Tony Martin Sault Ste. Marie, ON

Mr. Speaker, it is all too little, too late. There is no priming of the economic engine. The economic update was an opportunity to tackle poverty. The Wellesley Institute says that poverty is making Canadians sick and that it is a drag on the economy.

On this side of the House, we have plans for EI reform, a national affordable housing strategy and real child care.

It is time to change governments. Again I ask, how can Canadians have confidence in the Conservative government?

The Economy
Oral Questions

2:55 p.m.

Whitby—Oshawa
Ontario

Conservative

Jim Flaherty Minister of Finance

Mr. Speaker, certainly, the separatist coalition opposite has plans. If members want to look at their plans, I was looking for an authority and I went to the Liberals' website and I saw their commentary on the NDP plan. They said that the NDP plan will “raise taxes on hundreds of thousands of small- and medium-sized businesses across Canada, affecting sectors including manufacturing, construction, farming, fisheries, arts, and high tech....it will hurt the very Canadians who will help our economy grow and prosper”.

That is the NDP plan, supported by the separatists, supported by the Liberals.

Arts and Culture
Oral Questions

2:55 p.m.

Bloc

Carole Lavallée Saint-Bruno—Saint-Hubert, QC

Mr. Speaker, this government has decided to attack and show contempt for culture, artists and the cultural community. It is increasing the heritage budget by 8%, but only to give more money to the Olympic torch relay.

Does the Prime Minister realize that if he had put aside his ideological approach and been a little more pragmatic, he could have found solutions, as the three opposition leaders have done, that would have prevented him from losing the confidence of the House, as he has now done?

Arts and Culture
Oral Questions

2:55 p.m.

Port Moody—Westwood—Port Coquitlam
B.C.

Conservative

James Moore Minister of Canadian Heritage and Official Languages

Mr. Speaker, I am going to keep repeating myself until my friend understands. The fact is that we increased spending on arts and culture. For example, we increased spending on the Canada Council by 17% to $181 million. That benefits artists. The Canada Council gives artists money to meet their needs. We increased funding for that program. The Bloc voted against that. It is against the arts, against culture, against Canada, but for the Liberal Party.

The Environment
Oral Questions

2:55 p.m.

Bloc

Bernard Bigras Rosemont—La Petite-Patrie, QC

Mr. Speaker, if this government had been listening to the people who see the environment as an economic opportunity rather than a burden, it would not have lost the confidence of civil society and industry. It would have taken the lead by cooperating on establishing an emissions trading system with absolute targets, using 1990 as the base year.
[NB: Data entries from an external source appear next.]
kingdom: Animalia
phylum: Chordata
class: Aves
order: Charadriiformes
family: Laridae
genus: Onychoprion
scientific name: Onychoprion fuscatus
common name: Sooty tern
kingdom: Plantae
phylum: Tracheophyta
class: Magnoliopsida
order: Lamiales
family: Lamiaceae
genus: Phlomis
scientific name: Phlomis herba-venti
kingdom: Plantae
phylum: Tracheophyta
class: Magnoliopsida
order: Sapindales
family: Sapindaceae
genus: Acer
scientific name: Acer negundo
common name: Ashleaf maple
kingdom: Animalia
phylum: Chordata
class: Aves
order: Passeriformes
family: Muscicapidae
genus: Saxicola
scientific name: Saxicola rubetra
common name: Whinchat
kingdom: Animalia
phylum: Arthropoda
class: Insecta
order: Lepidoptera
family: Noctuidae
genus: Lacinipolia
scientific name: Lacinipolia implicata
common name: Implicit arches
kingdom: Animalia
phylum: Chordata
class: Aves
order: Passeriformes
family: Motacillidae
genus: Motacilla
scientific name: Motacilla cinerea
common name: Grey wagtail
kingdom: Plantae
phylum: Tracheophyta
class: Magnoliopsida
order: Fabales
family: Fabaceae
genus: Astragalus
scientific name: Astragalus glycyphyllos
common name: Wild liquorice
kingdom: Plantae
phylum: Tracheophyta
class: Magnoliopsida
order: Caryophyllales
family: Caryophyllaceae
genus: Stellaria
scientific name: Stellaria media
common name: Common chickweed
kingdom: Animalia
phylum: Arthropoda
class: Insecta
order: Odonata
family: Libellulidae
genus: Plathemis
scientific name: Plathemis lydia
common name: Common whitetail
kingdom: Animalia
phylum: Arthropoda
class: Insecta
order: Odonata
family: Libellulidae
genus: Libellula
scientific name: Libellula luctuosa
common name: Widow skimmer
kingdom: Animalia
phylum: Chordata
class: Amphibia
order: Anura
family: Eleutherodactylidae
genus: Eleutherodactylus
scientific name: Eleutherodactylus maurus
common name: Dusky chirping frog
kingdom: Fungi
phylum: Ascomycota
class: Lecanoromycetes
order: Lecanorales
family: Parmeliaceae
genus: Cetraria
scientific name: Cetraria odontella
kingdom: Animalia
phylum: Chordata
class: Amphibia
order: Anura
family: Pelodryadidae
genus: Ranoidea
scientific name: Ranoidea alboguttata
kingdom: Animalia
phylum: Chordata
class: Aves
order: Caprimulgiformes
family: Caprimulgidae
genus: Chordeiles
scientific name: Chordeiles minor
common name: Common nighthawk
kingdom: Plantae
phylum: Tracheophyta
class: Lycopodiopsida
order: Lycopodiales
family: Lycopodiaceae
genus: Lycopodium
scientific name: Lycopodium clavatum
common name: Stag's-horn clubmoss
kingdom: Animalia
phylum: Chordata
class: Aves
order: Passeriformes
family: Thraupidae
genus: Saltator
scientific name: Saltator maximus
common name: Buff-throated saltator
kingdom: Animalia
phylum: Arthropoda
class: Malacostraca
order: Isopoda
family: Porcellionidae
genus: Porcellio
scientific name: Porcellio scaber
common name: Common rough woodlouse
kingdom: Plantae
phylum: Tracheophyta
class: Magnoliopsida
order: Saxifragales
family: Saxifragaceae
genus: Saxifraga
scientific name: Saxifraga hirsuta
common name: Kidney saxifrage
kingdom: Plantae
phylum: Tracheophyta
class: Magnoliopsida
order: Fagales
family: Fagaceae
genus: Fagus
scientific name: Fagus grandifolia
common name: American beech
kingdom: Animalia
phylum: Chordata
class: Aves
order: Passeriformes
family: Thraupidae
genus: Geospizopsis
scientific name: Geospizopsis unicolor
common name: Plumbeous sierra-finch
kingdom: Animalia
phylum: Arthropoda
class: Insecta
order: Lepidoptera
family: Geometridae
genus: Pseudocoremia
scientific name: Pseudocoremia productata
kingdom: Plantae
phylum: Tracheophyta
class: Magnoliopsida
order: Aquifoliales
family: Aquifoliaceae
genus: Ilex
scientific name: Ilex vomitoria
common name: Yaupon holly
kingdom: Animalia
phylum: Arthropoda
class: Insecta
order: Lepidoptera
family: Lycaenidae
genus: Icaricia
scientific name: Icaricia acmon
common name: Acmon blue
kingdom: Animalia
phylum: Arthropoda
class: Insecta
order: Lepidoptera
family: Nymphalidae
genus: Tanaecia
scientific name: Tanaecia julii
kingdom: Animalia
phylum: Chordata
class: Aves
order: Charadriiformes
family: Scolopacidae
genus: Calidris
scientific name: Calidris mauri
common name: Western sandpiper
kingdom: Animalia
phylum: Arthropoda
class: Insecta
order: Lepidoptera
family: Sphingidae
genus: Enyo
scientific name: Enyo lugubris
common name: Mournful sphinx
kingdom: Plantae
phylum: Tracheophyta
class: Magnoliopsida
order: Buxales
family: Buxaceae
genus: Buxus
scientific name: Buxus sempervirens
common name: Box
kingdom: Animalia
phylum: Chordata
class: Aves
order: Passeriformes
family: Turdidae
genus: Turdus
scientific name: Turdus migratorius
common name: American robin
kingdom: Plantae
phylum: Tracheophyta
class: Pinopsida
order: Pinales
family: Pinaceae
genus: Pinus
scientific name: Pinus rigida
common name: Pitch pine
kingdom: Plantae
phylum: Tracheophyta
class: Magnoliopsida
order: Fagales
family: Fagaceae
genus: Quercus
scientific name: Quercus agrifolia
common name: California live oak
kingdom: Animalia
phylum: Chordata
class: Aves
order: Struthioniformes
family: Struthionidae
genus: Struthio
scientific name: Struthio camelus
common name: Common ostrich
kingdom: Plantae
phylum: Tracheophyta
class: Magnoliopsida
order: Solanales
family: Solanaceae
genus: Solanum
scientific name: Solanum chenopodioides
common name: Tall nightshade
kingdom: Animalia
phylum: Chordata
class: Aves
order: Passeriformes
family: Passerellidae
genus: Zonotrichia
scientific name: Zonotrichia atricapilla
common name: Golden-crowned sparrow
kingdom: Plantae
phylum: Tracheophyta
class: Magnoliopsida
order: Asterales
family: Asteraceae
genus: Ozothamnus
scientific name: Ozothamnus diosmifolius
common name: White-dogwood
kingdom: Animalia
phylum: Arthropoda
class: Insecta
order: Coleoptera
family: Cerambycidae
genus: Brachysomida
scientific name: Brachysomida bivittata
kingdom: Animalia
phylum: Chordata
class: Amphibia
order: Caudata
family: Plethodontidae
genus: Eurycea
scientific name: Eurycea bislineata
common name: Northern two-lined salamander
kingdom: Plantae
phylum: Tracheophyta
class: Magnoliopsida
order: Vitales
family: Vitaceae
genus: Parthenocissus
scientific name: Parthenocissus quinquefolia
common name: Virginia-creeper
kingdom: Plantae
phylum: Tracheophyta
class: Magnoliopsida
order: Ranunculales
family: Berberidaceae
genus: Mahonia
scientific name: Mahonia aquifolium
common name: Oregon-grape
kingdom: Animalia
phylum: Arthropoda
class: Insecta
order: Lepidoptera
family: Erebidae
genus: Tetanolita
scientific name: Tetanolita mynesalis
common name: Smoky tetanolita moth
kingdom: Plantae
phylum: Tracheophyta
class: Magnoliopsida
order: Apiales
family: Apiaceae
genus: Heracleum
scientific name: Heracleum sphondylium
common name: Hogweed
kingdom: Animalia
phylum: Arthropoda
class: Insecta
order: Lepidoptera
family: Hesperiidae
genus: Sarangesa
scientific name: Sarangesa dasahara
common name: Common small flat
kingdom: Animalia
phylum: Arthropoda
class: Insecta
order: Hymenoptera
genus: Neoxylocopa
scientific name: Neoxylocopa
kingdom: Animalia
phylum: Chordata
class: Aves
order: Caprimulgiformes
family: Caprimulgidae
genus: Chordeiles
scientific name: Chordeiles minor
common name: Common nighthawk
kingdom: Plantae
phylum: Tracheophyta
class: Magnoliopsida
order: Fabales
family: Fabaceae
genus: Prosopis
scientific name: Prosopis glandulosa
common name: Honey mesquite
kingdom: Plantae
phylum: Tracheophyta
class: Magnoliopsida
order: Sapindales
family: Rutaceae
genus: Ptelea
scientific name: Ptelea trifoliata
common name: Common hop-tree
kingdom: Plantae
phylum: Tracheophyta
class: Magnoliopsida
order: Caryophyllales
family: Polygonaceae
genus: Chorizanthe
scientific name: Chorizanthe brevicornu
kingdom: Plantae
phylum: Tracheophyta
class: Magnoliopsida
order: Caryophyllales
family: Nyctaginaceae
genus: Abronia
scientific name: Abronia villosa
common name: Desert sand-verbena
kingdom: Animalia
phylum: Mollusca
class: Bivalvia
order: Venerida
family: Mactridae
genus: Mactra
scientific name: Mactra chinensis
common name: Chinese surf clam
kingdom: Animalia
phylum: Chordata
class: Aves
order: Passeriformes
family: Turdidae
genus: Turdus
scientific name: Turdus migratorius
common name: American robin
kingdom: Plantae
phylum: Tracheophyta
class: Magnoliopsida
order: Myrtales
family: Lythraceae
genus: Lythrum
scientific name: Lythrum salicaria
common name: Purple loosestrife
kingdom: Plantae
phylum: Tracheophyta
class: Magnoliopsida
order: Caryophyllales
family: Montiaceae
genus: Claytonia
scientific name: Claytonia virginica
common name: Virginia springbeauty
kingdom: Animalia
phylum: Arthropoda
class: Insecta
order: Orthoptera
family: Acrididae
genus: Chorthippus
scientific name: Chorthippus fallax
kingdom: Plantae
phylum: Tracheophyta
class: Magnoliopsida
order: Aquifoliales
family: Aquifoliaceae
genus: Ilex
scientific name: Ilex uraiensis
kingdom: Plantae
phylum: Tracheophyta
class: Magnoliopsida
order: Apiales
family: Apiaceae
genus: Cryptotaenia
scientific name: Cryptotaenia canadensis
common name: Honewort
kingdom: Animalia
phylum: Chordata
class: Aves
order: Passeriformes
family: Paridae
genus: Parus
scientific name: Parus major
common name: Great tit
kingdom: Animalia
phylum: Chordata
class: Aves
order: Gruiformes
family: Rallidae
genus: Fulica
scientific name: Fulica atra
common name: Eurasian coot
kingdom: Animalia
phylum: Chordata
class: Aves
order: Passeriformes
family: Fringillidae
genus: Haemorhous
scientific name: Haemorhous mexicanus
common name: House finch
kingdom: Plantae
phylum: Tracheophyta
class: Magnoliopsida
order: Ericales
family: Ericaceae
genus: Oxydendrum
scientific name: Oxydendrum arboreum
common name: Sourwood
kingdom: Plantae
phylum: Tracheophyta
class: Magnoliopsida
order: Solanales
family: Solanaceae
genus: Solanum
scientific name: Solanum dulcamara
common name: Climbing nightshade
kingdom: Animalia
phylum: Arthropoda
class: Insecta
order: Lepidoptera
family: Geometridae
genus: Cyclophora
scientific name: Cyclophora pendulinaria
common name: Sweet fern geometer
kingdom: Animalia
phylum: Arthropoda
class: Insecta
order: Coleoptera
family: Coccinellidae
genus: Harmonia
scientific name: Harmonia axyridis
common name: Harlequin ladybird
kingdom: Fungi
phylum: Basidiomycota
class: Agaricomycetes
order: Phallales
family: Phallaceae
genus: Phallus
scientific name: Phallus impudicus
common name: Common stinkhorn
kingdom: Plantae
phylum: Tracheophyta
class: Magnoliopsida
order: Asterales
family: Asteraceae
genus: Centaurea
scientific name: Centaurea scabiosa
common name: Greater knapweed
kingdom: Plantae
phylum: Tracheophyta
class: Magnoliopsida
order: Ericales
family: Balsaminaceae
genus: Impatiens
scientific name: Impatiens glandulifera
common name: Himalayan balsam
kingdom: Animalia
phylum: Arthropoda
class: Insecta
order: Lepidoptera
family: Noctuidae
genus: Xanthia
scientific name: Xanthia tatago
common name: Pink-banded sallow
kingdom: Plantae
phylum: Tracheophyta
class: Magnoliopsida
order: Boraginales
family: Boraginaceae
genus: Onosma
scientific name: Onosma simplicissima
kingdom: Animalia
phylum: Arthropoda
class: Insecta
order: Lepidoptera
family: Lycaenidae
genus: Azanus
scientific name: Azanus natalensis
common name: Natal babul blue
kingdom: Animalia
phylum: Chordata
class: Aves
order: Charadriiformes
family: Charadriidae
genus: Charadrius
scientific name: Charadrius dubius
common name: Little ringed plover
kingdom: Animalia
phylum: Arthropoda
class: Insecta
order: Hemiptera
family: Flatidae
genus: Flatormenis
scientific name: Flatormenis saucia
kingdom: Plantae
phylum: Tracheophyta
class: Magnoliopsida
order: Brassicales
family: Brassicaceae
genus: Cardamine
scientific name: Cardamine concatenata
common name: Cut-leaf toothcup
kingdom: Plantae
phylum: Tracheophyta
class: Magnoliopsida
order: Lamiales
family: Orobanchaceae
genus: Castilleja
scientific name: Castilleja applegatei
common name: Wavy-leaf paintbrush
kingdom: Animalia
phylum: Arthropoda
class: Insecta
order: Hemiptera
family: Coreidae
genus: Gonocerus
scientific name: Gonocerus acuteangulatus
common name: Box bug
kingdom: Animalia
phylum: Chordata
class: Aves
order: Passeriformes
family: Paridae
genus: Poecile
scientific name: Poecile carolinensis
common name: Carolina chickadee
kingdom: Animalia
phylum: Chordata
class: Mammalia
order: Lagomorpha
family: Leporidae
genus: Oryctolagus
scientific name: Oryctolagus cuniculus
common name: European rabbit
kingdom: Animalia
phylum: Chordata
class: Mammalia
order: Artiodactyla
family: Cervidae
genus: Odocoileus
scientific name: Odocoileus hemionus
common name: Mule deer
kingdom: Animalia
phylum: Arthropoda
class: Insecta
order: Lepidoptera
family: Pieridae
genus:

Will the government admit that it is the author of its own misfortune when it comes to this loss of confidence?

The Environment
Oral Questions

2:55 p.m.

Calgary Centre-North
Alberta

Conservative

Jim Prentice Minister of the Environment

Mr. Speaker, yesterday the member asked me to adjust my attitude, in particular toward the Kyoto protocol. I asked him why he had suddenly changed his position. Yesterday, the new leader of the Liberal-sovereignist coalition abandoned Kyoto and opted for a cap and trade system.

I am surprised that the Bloc abandons its principles so easily.